Data records:

=== Begin Enclosure ===

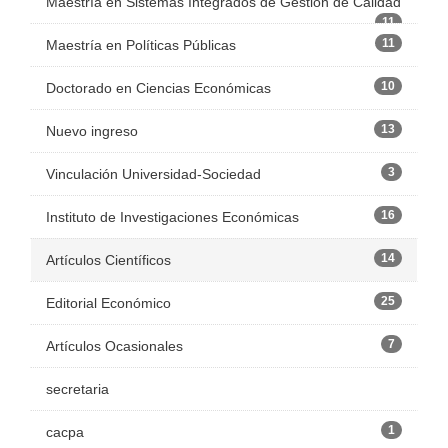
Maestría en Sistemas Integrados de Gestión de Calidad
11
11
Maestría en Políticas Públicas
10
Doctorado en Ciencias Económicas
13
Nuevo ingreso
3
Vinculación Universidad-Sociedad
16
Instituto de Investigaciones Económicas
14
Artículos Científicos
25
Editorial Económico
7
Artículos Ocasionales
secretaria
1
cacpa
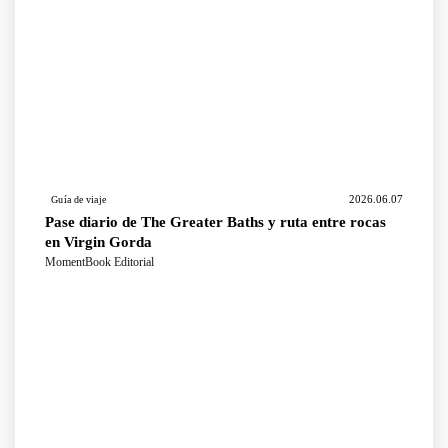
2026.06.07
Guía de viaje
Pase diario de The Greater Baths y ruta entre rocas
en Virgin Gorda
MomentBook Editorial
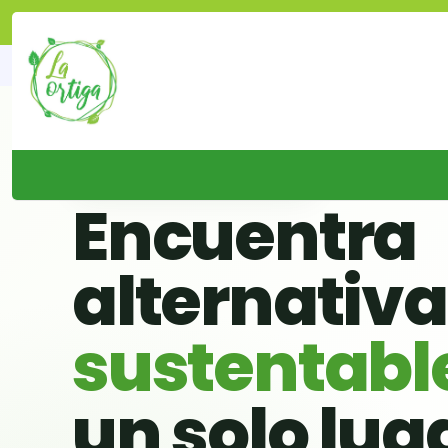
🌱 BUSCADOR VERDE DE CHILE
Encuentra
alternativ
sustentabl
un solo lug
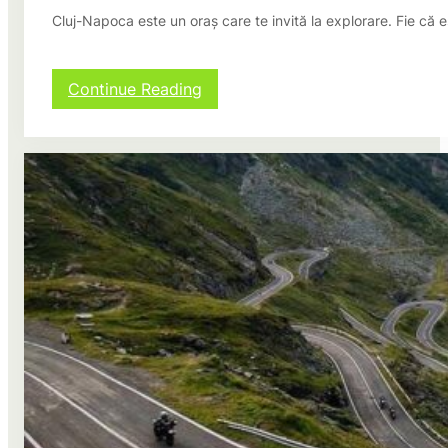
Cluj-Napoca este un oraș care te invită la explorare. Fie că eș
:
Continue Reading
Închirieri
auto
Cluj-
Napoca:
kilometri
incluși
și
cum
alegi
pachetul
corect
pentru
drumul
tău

=== End Enclosure ===
=== Begin Enclosure ===

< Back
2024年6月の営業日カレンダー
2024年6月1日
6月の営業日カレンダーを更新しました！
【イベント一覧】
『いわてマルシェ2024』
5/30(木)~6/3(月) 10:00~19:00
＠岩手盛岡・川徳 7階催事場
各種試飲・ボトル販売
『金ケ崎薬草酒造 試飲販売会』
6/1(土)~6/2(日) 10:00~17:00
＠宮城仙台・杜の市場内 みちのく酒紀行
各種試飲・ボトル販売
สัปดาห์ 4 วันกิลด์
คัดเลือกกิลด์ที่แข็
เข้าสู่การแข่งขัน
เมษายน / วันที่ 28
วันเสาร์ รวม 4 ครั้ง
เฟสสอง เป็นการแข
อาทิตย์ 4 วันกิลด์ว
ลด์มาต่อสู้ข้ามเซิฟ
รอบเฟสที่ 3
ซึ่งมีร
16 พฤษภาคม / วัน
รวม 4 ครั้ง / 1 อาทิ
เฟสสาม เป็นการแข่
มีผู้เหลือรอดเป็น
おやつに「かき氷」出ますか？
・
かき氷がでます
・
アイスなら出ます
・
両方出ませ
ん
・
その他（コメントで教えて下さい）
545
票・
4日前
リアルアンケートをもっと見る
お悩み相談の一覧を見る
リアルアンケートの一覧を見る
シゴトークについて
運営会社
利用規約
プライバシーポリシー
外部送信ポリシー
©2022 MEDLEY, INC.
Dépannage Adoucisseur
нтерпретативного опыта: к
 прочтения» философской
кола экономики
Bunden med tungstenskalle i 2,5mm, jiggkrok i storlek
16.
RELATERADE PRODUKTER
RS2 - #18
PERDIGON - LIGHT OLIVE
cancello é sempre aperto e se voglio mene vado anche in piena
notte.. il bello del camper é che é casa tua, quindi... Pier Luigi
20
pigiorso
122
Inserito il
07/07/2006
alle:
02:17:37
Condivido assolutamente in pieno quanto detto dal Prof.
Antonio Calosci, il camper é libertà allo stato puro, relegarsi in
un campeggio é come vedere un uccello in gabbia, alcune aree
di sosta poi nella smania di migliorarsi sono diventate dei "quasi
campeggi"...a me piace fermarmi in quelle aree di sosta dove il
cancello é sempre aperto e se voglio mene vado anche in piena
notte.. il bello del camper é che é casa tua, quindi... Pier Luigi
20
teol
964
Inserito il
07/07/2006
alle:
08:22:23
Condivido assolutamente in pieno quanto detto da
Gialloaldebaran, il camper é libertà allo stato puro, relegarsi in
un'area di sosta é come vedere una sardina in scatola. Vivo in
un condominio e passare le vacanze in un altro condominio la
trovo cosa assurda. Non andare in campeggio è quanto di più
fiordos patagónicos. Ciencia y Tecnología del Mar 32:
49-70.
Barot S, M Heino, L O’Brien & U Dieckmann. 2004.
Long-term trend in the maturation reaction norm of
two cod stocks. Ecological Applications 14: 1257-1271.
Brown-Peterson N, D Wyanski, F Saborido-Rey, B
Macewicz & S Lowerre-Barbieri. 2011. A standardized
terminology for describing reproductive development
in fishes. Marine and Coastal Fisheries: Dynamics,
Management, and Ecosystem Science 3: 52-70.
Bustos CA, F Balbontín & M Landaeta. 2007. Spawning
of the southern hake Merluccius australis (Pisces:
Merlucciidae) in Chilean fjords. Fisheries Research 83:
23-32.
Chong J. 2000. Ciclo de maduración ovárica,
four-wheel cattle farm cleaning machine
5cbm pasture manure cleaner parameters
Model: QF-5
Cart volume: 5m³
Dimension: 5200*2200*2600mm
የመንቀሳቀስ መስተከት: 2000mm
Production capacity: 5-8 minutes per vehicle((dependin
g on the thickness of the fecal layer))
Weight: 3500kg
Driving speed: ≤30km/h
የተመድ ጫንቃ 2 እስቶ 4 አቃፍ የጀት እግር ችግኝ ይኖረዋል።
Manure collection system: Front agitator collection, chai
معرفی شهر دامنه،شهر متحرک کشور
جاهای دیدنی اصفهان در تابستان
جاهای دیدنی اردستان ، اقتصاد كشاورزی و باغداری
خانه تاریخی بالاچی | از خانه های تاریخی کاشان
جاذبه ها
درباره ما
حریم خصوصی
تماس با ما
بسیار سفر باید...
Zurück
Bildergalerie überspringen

=== End Enclosure ===

▶ **Aim of the exercise**
Search the entries above for the string "stato". Copy each line in which it appears.

▶ **Task response**
Antonio Calosci, il camper é libertà allo stato puro, relegarsi in
Gialloaldebaran, il camper é libertà allo stato puro, relegarsi in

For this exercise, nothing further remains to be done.